● DIRECTIVE:
In the Lou Reed article, what song does Lou Reed say the Beatles were singing while he wrote "Heroin"?

● DOCUMENT TEXT:
Splicetoday

Music
May 14, 2019, 05:55AM

Lovely Lou Reed

All he needs now is a commemorative postage stamp.

Img 0371.jpg?ixlib=rails 2.1

It's still a pleasure listening to the Velvet Underground on those nostalgic nights looking back to the glory days of misspent youth. Especially the sappy love songs. "Who Loves The Sun" and "I'll Be Your Mirror," just corny enough to be hopelessly romantic. "Sunday Morning" and "Pale Blue Eyes" epitomize sentimentality. Brutally honest. An overdose history of songs, some considered dark and moody, others finger-popping and toe-tapping happy. The bright hooks and snappy refrains of a tunesmith at play, swooning head over heels in love with the language of life.

Coming of age in that uncertain era of peace, protest, love and war. I won't elaborate on the 10 or 20 best Velvet Underground songs like some half-baked music aficionado. I won't weigh in on the most underrated or overrated tunes of all time like "Sweet Jane" or "Walk On The Wild Side," even the scandalous credos of "I'm Waiting' for My Man" or "White Light/White Heat". The anthem "Heroin" is a different kind of love song to one's own personal addiction. As Lou Reed stated, he wrote that song while the Beatles were singing, "I Wanna Hold Your Hand".

Each Lou Reed song is a poem in a musical nutshell. The sultry voice of Nico as a muse in the early days lends credence to a long set list of original music. An oddball group of misfits frozen in a cityscape of ageless wide-eyed wonder. Performance art was born, along with the prodding of  patron Andy Warhol as the fickle Svengali. The album Songs For Drella, after Warhol’s death revealed the love Lou had for Andy. Knock opportunity out cold and fuck luck’s last chance. Who's the king of Pop? Here street hustlers, junkies and sad queens run rampant. Skinny transvestites prance and dance down at Max's Kansas City all night long. Revealing a new species. Reveling in all tomorrow's parties.

[Collected data entries]

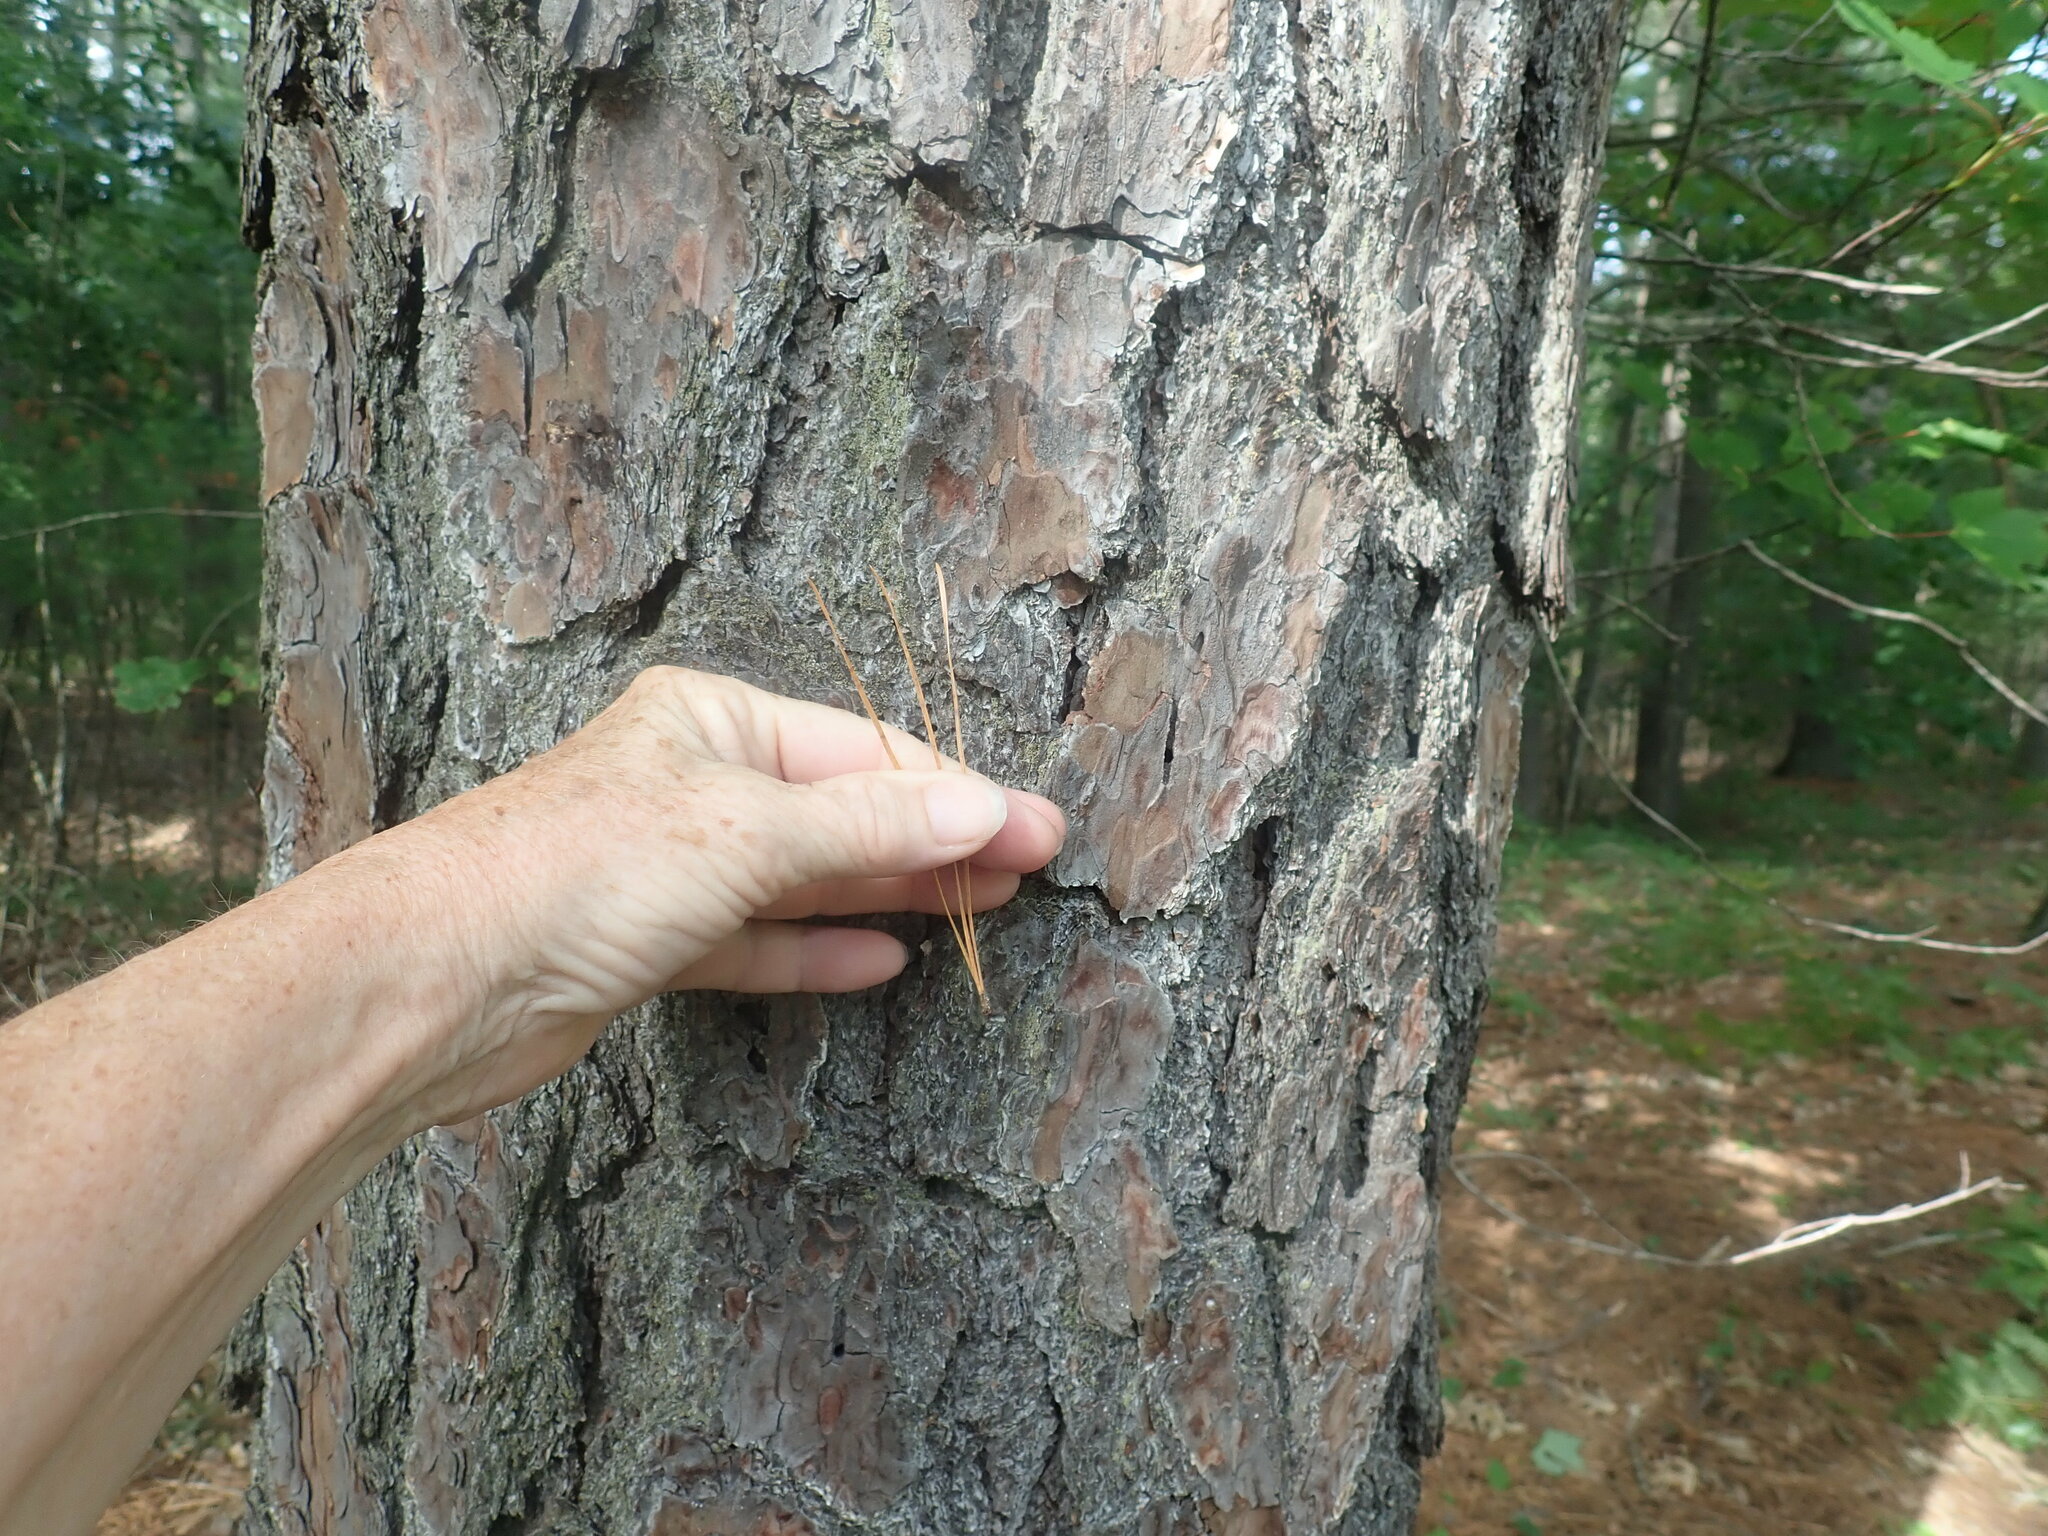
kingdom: Plantae
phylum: Tracheophyta
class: Pinopsida
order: Pinales
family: Pinaceae
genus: Pinus
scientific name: Pinus rigida
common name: Pitch pine
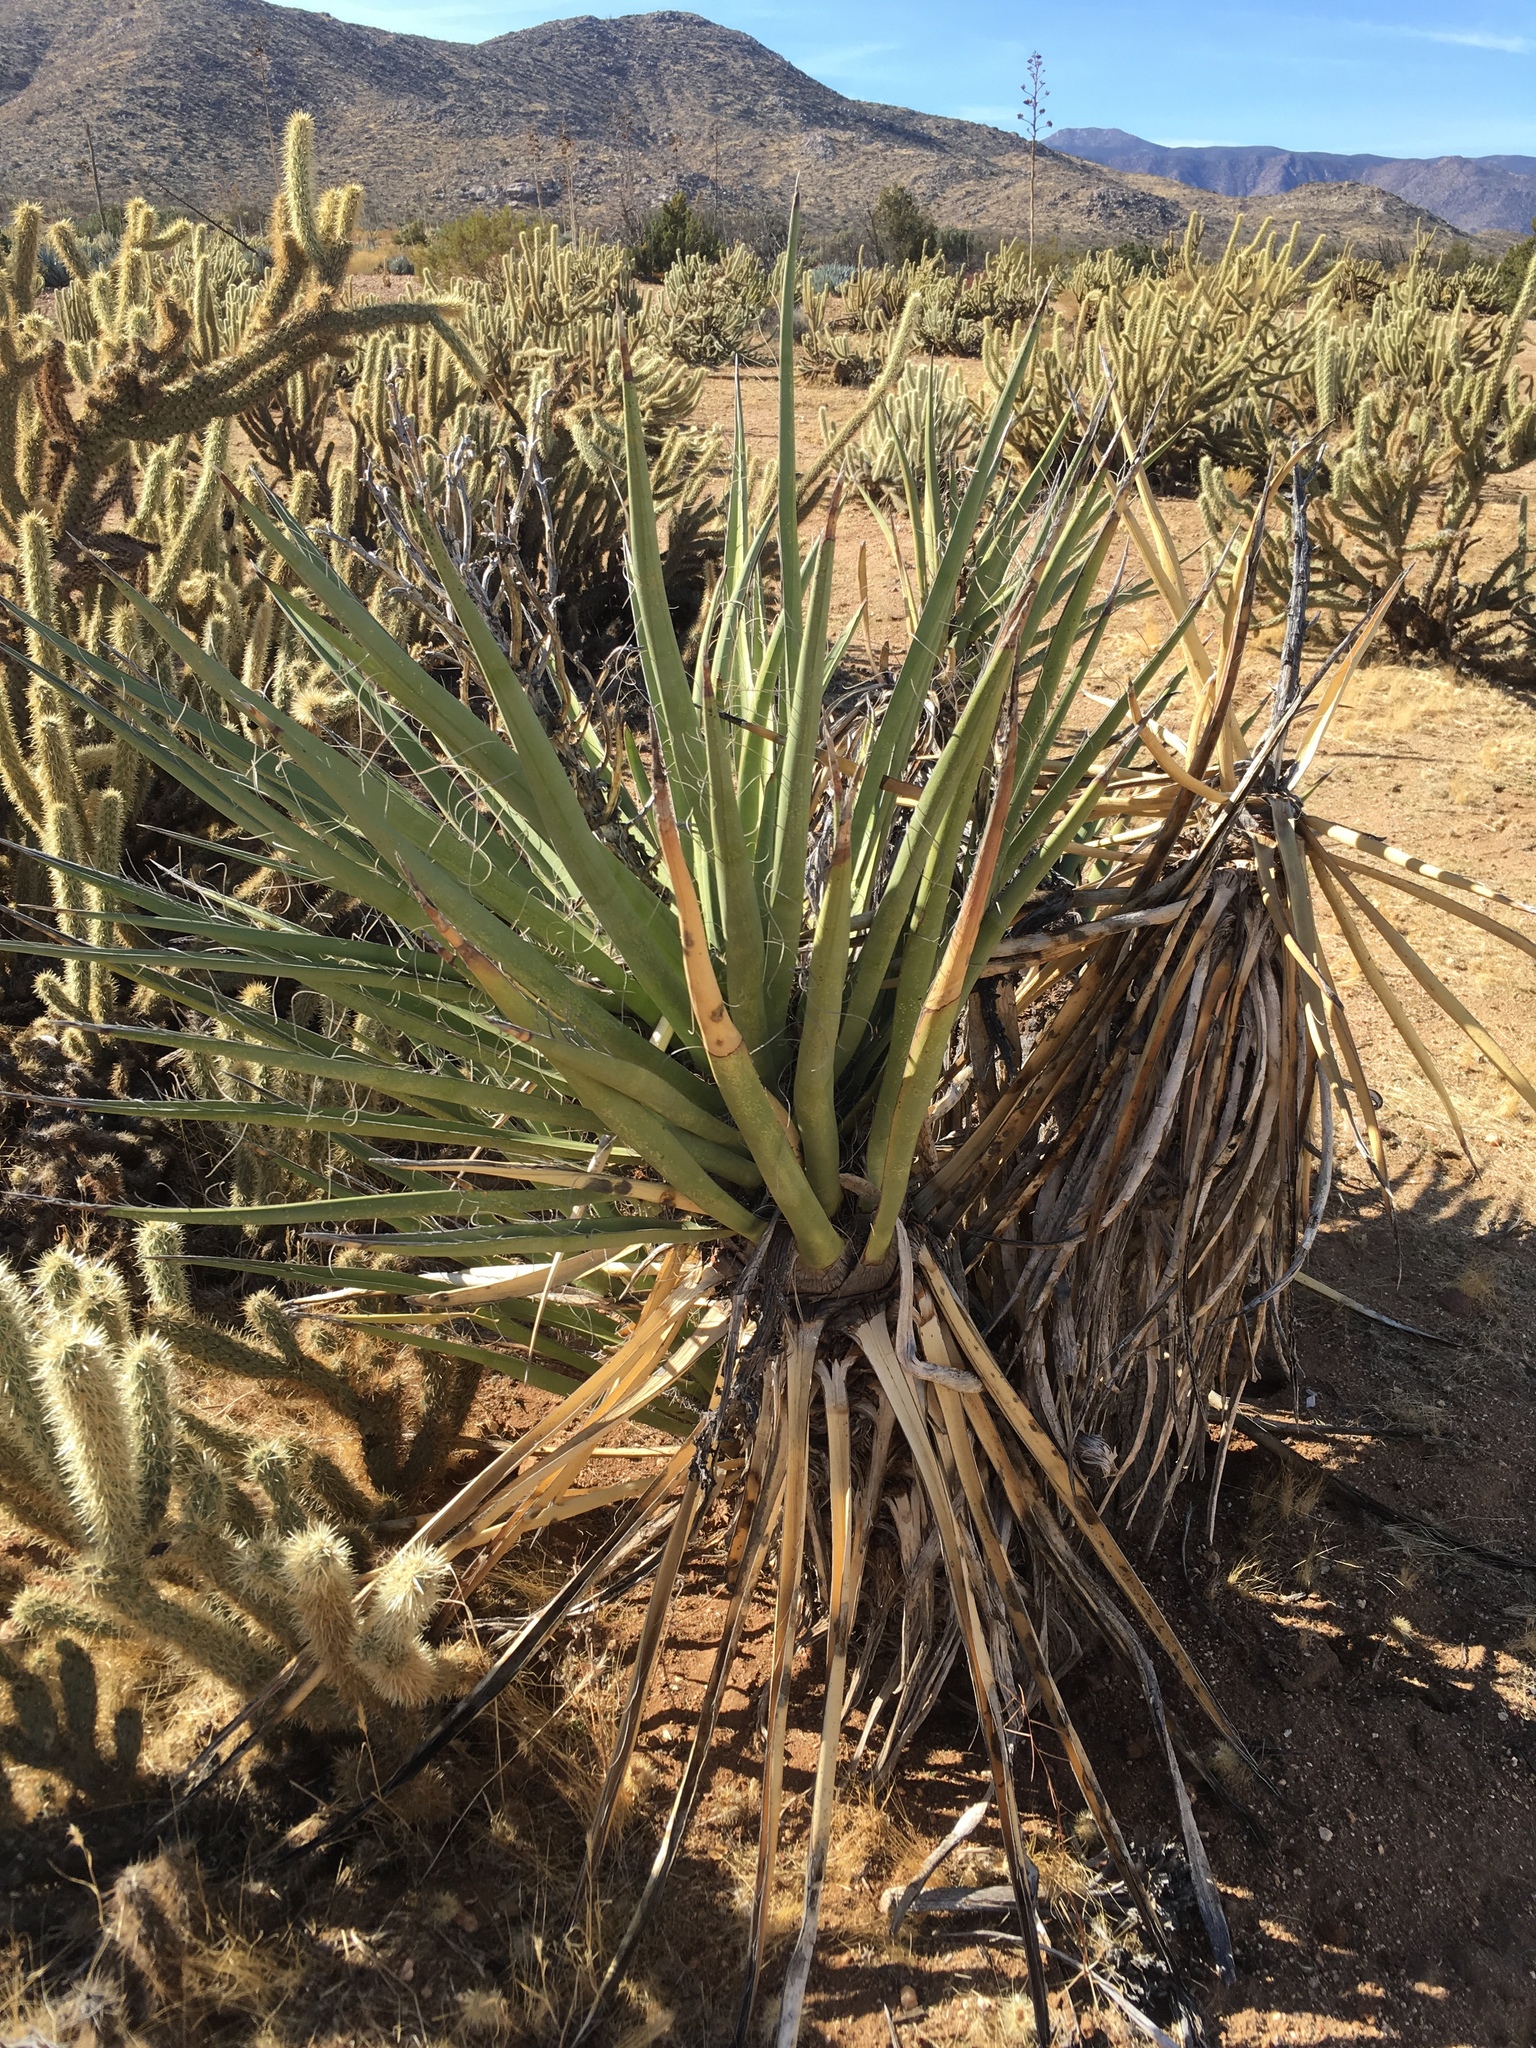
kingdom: Plantae
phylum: Tracheophyta
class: Liliopsida
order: Asparagales
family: Asparagaceae
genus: Yucca
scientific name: Yucca schidigera
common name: Mojave yucca
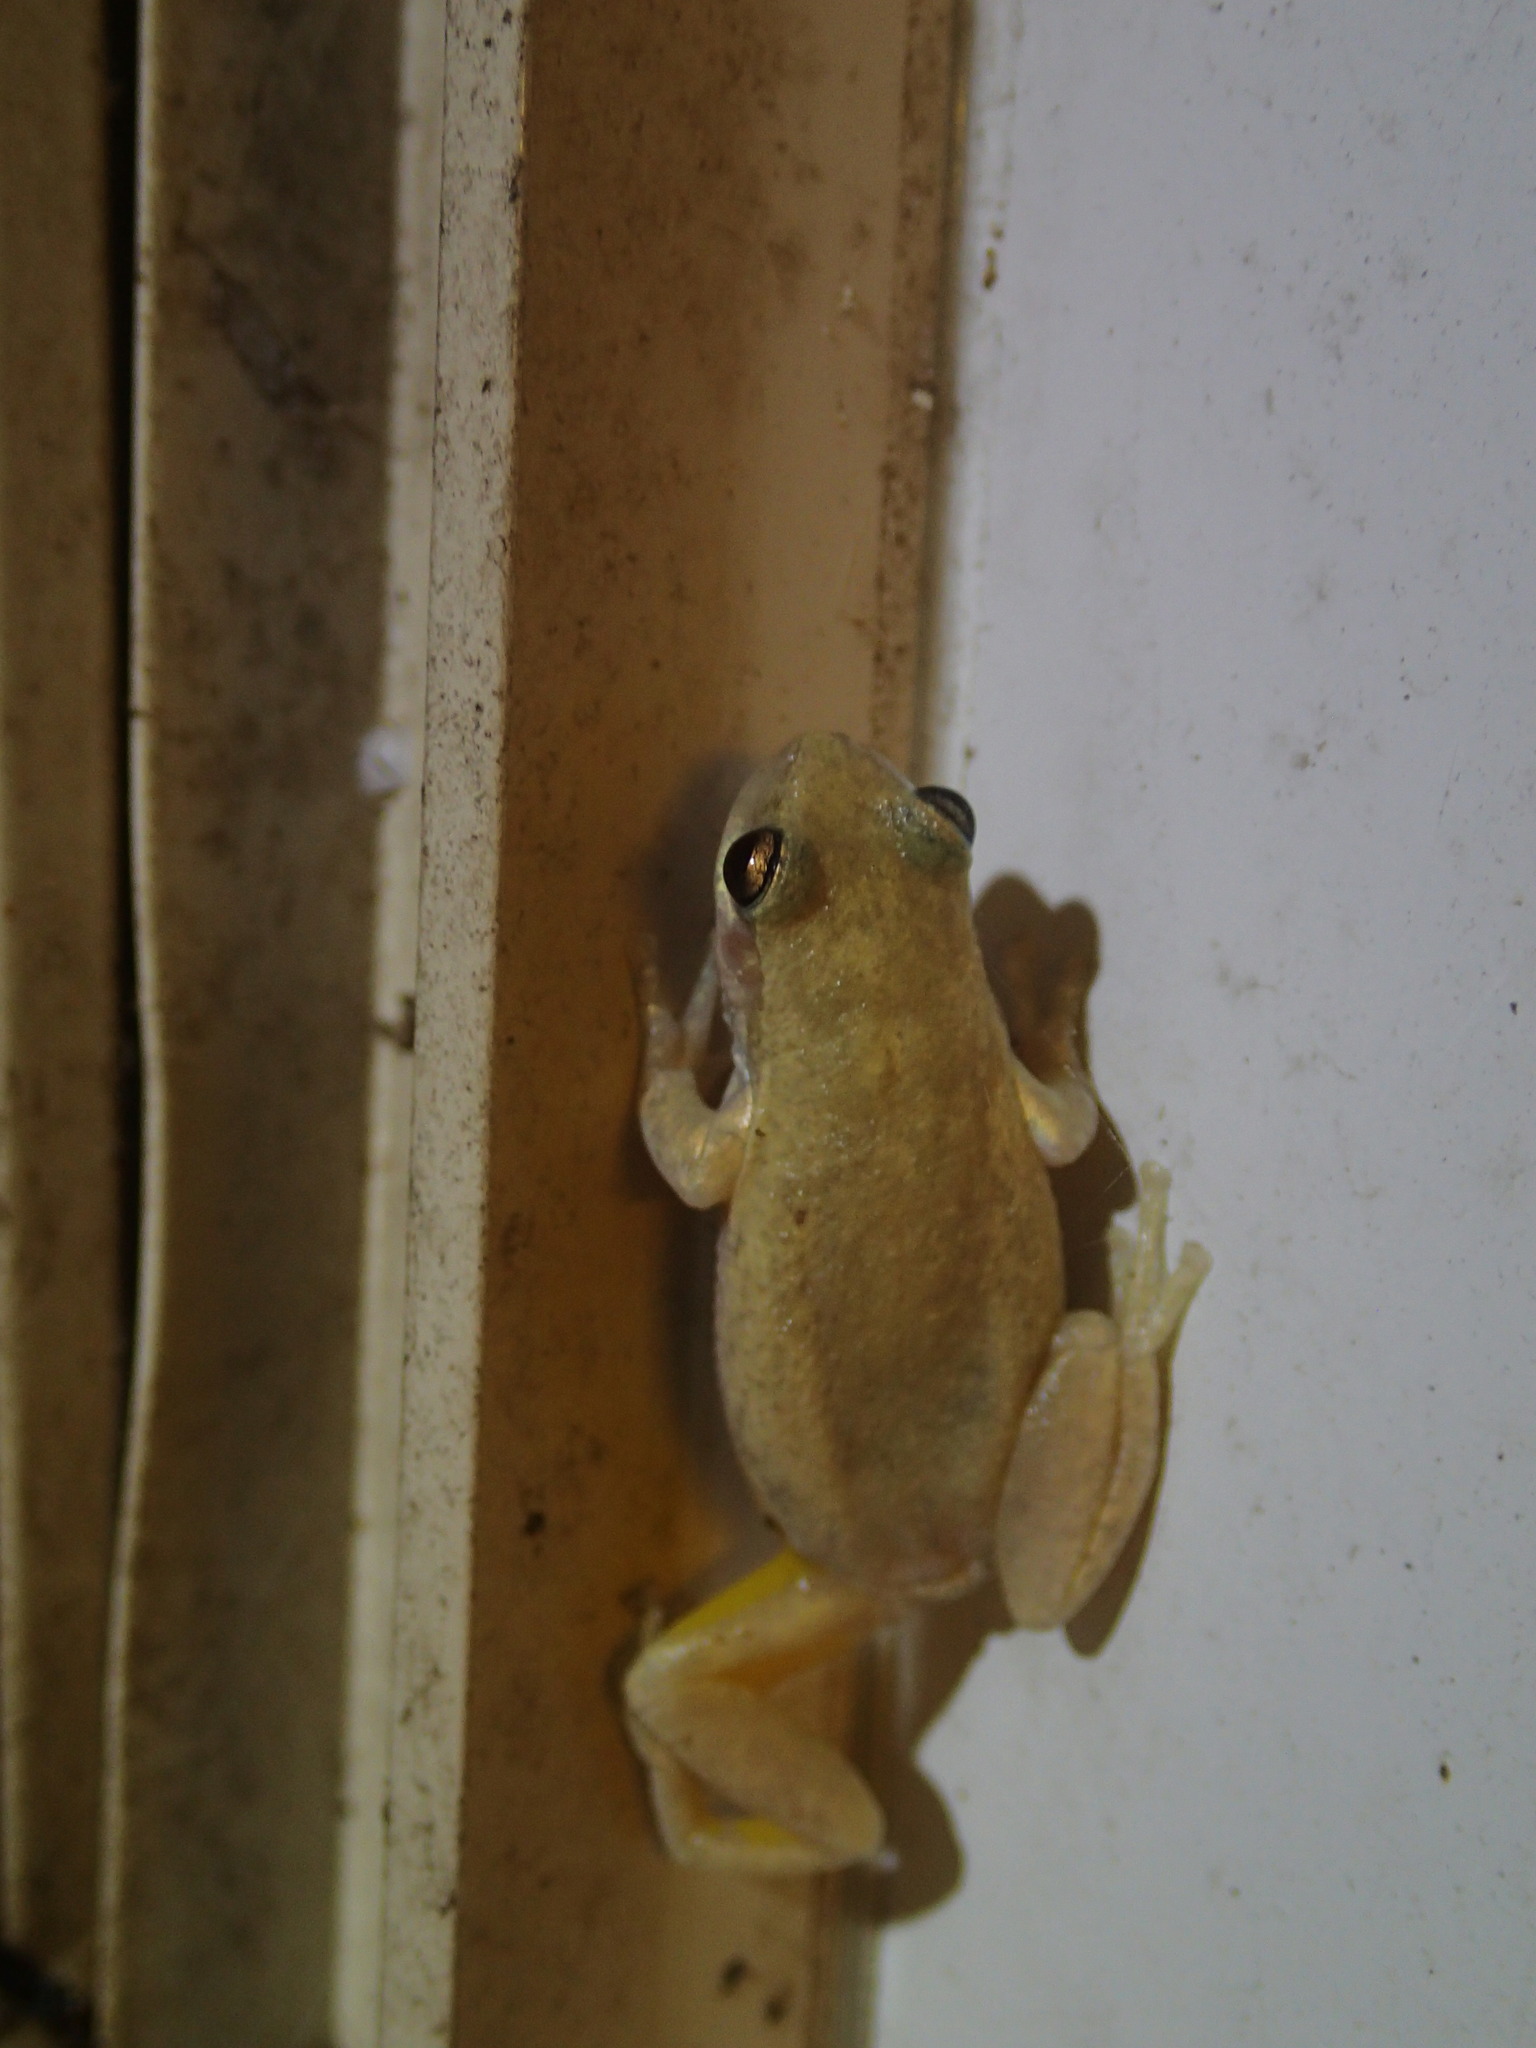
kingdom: Animalia
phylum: Chordata
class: Amphibia
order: Anura
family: Pelodryadidae
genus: Litoria
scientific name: Litoria rubella
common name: Desert tree frog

● CORRECT ANSWER:
"I Wanna Hold Your Hand"